RECORD SET:
++++++++++++++++++++

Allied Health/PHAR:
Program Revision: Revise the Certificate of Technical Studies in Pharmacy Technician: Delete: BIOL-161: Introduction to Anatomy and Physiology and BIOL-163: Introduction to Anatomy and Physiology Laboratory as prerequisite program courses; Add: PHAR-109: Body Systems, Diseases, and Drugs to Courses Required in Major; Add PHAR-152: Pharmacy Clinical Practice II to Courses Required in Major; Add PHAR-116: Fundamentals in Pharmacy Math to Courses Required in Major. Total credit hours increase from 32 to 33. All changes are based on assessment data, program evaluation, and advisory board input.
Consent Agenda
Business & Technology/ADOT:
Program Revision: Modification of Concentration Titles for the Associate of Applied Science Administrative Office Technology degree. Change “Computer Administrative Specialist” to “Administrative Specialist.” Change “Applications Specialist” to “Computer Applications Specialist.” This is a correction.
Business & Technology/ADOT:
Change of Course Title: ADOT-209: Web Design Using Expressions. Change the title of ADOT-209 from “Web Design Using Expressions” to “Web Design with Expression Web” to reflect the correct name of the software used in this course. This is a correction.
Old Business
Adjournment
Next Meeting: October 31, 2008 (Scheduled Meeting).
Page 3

++++++++++++++++++++

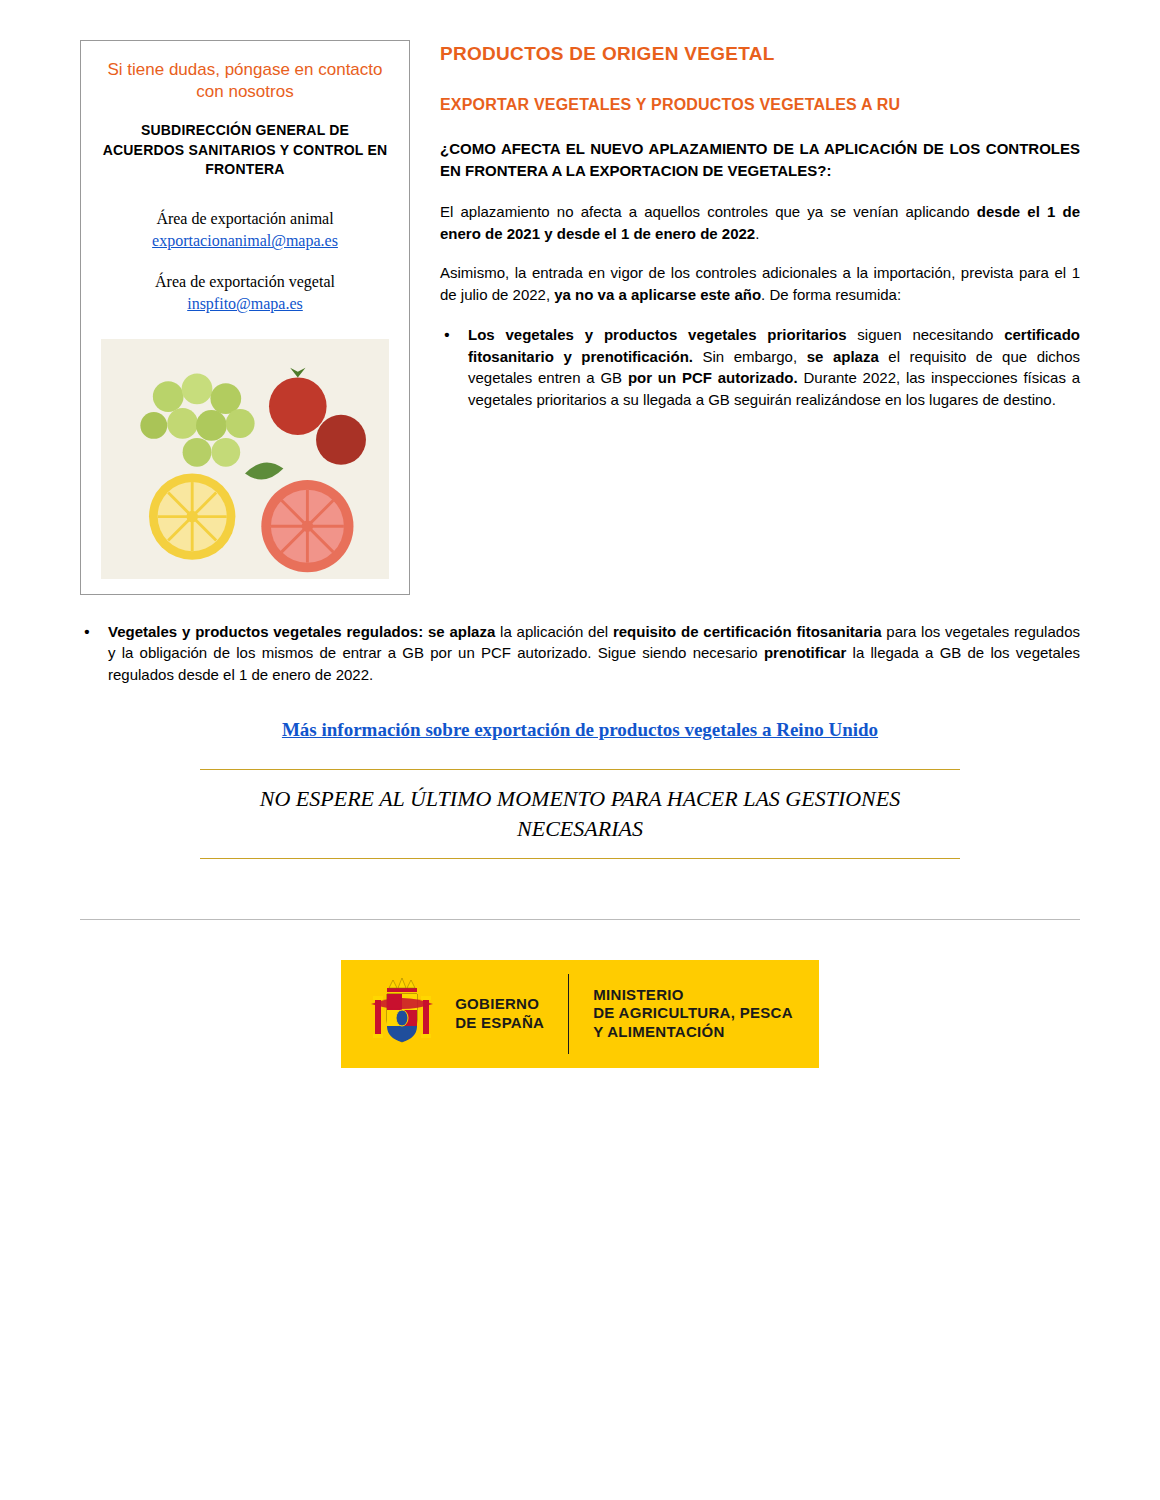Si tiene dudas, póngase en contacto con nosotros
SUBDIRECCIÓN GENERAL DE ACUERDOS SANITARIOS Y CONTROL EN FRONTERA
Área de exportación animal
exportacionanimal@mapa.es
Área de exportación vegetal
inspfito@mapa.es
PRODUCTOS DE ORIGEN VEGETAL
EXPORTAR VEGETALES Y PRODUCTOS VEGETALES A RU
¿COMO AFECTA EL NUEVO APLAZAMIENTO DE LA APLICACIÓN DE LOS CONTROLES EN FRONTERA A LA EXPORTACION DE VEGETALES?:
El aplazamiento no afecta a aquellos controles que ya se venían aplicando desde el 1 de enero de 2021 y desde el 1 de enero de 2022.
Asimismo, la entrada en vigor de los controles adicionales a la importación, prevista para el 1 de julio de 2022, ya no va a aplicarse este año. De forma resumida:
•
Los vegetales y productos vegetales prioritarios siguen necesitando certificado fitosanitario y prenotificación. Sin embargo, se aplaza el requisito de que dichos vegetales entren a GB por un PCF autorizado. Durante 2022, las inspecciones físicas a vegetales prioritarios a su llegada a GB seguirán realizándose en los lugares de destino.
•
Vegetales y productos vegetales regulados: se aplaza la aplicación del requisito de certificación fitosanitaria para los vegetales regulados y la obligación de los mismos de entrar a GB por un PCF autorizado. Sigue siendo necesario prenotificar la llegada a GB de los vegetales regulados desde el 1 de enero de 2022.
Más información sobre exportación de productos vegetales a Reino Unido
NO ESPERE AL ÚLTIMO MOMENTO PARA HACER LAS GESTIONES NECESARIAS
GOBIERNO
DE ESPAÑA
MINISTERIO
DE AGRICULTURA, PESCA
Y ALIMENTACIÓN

++++++++++++++++++++

TASK DESCRIPTION: Among the lines above, find the ones containing "FRONTERA" and copy them.

SOLUTION TO THIS PROBLEM:
SUBDIRECCIÓN GENERAL DE ACUERDOS SANITARIOS Y CONTROL EN FRONTERA
¿COMO AFECTA EL NUEVO APLAZAMIENTO DE LA APLICACIÓN DE LOS CONTROLES EN FRONTERA A LA EXPORTACION DE VEGETALES?:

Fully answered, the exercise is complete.